Training Virtual Robots in Realistic Simulators

Erik Wijmans / Georgia Institute of Technology

September 2, 2021

Abstract: Recently there has been a shift in computer vision research from static vision, e.g., object detection, to Embodied AI, e.g., robot navigation. In this talk, I will focus on the task of PointGoal navigation (PointNav) where an embodied agent (virtual robot) is tasked with navigating to a point specified relative to its initial location in an unknown environment and without a map. I will ask and answer: Given only a depth camera and localization sensor, is this task learnable with generic tools, model-free reinforcement learning (RL) and generic neural networks? To answer this question, my collaborators and I developed a new distributed system for RL designed to meet the needs of training in realistic simulation. We showed that this task is entirely learnable by training an agent for the equivalent of 80 years of human experience. We then designed a new simulation paradigm specifically for the needs of RL centered on large batch simulation, where the simulator simulates many agents in many environments at once and is responsible for its own parallelization, reducing training wall-clock time from 6 GPU months to 36 GPU hours, an over 100x improvement.

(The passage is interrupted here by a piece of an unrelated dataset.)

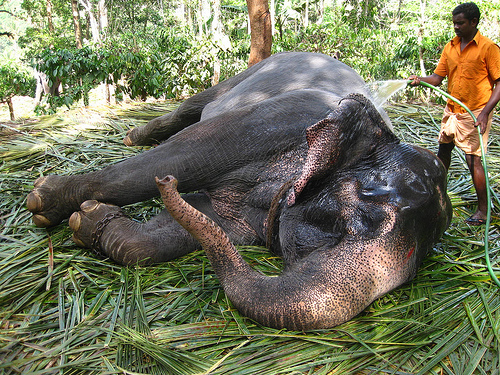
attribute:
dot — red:
[399, 245, 417, 265]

Bio: Erik is a PhD student at Georgia Institute of Technology, advised by Irfan Essa and Dhruv Batra. His work is primarily focused on computer vision and its applications to artificial intelligence, with the long-term research goal of developing fundamental techniques, algorithms, and large-scale systems for robotic assistants. This work focuses on sim2real transfer and embodied AI. He's worked on the AI Habitat platform for Embodied AI, as well as being the lead organiser for two Embodied AI workshops at CVPR (2020, 2021).